BY TOM ZIEMER
The Nigerian film industry is the second largest one in the world in terms of film production, ranking behind only India’s Bollywood. And Nollywood reveals insights into African popular culture, which is why freshly-hired Assistant Professor of African Languages and Literature Matthew Brown (M.A.’08, Ph.D.’14, African Languages and Literature) studies it.
Brown, who lived in Botswana for three years as a youngster and studied abroad in Ghana as an undergraduate student, has combined his interests in Africa, theater and new media. The former preschool teacher “couldn’t be more thrilled” to work in the department from which he just received his Ph.D.
We caught up with Brown to discuss Nollywood, following in the footsteps of a legend, and his hard-rocking past.
Q: What should the general public know about Nollywood? Why is it significant?
A: Nollywood, which is about 25 years old now, is the first cinema industry made entirely by Africans for Africans. Knowing about Nollywood is a way of knowing information about Africa that hasn’t been framed for a general audience.
Q: Tell us more about your research on Nollywood.
A: Nollywood bears all of the marks of an entirely popular entertainment industry. It’s neither state-funded, nor corporate, yet it produces thousands of films a year and reaches audiences around the world through informal trading networks. My work, however, reveals that Nollywood owes its genesis, and some of its persistent aesthetic strategies, to Nigerian state television. Nollywood may be truly popular, but it is engaged in social projects similar to the state, which suggests the state and the people it rules may be closer to one another than previously thought.

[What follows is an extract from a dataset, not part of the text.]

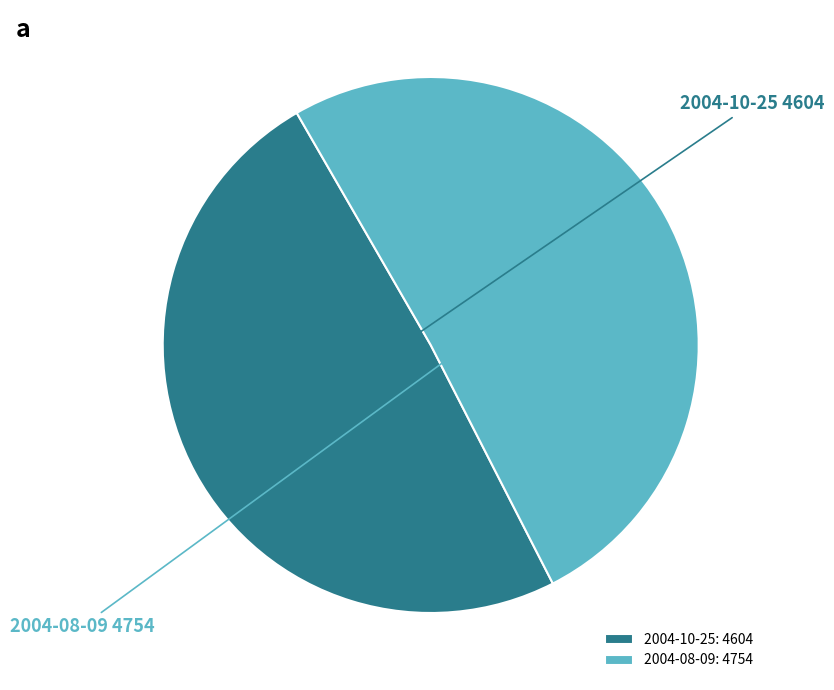

Do 2004-08-09 and 2004-10-25 together represent more than half of the pie?

Yes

Q: What is your favorite Nollywood film? Why?
A: It’s hard to pick just one favorite. But here’s an attempt: The Master. It’s a comedy starring my favorite actor, Nkem Owoh. It’s about “419” (the nickname for a kind of fraud that includes the infamous Nigerian email scams), and it both hilariously and poignantly depicts the social and economic circumstances that create a climate for endemic social and institutional corruption.
Q: What courses will you teach?
A: I will begin by teaching some of the courses developed by now-retired Professor Harold E. Scheub. He is an institution himself on this campus and I had the good fortune to study under him before he retired. In the coming semesters, I will also be teaching courses in African literature and literary theory, and I will be creating new courses in African cinema and new media.
Q: Do you have any hidden talents?
A: There was a time that I played the guitar every day, and performed on stage in a rock band at least once a week. Those days are long gone, but I still pick up a guitar when I can.